Smoking reduces blood flow to your lower spine, increasing the risk of disc degeneration.
Optimize your vitamin D level
Get enough vitamin D from sun exposure daily, as vitamin D helps keep your bones, including your spine, strong.
Maintain optimal weight
Carrying extra weight, especially around your middle, increases stress on the lower back and changes your center of gravity, also changing your posture.
Protect your back
You use your back muscles with most body movements, so it is important to protect your spine, especially while lifting. Do not bend forward to lift, but rather lower your body to the ground by bending your hips and knees while keeping your back straight.
Use the muscles in your thighs and hips to rise again, holding the object close to your body to distribute the weight more evenly. Don’t lift a heavy object above your shoulder level and avoid twisting your body while carrying a heavy object.
Mind your posture
You also protect your back by using good body mechanics to sit, stand, walk and sleep. It may feel like it is second nature to perform these daily activities, but when done incorrectly, you may be increasing chronic stress to your lower back.

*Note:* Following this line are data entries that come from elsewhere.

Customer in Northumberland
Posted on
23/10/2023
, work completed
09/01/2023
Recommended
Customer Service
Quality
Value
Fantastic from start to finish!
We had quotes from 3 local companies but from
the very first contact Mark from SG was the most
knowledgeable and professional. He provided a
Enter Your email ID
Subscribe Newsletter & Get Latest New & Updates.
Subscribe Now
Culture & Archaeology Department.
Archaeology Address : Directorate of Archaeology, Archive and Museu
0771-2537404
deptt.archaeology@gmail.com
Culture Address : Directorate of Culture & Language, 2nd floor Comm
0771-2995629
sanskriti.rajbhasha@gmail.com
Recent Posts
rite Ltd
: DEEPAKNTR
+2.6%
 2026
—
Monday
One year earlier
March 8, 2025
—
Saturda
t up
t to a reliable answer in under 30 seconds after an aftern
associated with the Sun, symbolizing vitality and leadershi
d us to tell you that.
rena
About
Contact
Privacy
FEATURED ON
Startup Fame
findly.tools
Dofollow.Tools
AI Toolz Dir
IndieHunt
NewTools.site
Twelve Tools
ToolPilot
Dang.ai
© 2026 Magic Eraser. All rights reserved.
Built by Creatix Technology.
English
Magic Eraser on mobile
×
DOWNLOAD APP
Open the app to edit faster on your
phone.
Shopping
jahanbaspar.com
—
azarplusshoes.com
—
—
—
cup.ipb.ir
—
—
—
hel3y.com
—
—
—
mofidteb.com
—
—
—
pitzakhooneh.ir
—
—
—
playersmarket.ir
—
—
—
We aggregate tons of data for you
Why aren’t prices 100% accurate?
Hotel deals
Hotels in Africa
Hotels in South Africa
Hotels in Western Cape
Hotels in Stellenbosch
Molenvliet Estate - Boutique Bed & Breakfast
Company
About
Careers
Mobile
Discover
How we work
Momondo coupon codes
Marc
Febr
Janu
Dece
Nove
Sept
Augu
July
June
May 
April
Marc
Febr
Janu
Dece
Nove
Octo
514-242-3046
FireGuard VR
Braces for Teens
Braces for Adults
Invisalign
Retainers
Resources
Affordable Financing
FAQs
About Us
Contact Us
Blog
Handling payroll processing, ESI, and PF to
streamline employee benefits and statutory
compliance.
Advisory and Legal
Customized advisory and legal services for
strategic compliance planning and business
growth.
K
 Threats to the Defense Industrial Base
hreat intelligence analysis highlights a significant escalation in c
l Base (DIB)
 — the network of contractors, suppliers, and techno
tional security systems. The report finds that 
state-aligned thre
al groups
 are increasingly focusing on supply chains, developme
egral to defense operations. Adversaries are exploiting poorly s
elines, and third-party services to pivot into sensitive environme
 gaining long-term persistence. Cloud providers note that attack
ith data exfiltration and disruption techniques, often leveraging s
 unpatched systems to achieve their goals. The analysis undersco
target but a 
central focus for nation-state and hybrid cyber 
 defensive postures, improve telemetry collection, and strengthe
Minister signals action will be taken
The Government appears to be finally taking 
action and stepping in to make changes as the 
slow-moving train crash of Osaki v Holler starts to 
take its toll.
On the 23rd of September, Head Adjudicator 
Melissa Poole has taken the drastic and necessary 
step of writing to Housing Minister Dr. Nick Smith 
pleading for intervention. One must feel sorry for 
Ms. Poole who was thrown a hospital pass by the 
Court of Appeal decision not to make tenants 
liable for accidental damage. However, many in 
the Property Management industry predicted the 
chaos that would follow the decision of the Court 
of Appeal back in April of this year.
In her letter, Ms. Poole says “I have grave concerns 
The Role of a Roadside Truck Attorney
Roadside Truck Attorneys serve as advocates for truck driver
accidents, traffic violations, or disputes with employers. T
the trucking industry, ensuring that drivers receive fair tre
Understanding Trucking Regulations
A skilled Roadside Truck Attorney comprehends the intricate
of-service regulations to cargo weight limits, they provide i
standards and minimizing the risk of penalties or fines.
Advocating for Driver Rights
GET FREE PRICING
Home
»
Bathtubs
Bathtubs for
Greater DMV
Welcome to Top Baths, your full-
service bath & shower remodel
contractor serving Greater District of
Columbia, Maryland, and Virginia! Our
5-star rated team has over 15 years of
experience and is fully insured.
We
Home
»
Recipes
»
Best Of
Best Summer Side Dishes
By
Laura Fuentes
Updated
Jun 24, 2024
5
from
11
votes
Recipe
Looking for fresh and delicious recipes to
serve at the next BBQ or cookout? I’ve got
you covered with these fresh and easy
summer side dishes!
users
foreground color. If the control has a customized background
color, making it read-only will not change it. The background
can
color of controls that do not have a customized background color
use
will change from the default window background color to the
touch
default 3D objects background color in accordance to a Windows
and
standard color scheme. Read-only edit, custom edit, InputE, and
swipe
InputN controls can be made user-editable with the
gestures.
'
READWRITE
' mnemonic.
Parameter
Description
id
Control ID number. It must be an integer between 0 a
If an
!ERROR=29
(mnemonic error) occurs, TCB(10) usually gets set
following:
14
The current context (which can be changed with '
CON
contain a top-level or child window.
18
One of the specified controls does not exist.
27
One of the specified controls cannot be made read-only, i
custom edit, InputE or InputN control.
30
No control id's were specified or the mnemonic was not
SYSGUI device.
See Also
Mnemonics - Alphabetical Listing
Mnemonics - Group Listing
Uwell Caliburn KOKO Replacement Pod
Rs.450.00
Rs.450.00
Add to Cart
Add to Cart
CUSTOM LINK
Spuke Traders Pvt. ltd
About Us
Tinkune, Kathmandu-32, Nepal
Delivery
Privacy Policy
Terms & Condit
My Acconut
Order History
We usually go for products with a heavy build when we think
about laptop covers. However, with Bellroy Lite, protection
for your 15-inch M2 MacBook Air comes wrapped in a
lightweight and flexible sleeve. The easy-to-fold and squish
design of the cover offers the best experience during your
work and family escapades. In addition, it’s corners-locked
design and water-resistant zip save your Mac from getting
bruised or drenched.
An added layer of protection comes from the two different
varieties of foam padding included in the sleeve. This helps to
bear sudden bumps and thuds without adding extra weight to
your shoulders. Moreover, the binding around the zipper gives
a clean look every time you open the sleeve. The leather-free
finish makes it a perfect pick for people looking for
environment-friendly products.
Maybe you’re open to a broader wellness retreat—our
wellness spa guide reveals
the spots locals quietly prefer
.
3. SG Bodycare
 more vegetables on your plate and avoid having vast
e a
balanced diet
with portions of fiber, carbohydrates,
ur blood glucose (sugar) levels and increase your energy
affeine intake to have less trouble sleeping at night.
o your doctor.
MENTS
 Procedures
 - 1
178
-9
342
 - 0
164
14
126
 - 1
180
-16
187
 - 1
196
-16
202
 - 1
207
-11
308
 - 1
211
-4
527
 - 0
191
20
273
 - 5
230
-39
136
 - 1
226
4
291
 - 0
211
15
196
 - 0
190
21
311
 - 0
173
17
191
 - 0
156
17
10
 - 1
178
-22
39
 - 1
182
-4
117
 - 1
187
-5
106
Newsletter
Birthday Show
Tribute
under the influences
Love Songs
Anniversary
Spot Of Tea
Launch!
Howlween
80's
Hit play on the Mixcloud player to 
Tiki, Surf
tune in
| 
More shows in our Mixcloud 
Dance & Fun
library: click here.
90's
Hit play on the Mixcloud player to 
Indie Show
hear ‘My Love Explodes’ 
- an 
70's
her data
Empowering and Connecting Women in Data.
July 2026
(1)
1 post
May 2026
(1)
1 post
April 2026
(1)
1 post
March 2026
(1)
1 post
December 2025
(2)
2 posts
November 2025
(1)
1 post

Practice proper posture while sitting and standing. Pay careful attention to consciously suck in your belly and rotate your pelvis slightly up. At the same time, keep your head back, with your ears over your shoulders and your shoulder blades pinched. This posture will keep your spine in proper alignment. Do this every hour while sitting and standing, holding muscles tight, for several minutes.
Your muscles and spinal discs depend on water to maintain good health and reduce inflammation.
Wear low-heeled shoes
High heels may make a fashion statement, but you’ll likely pay the price after just a short time as high heels put your hips and lower back into poor alignment, placing stress on your lower back.
Remaining in place for long periods of time can increase the experience of stiffness in your muscles and reduce flexibility in your joints. Switch positions in your chair frequently; check your posture and don’t stay standing in one position for very long.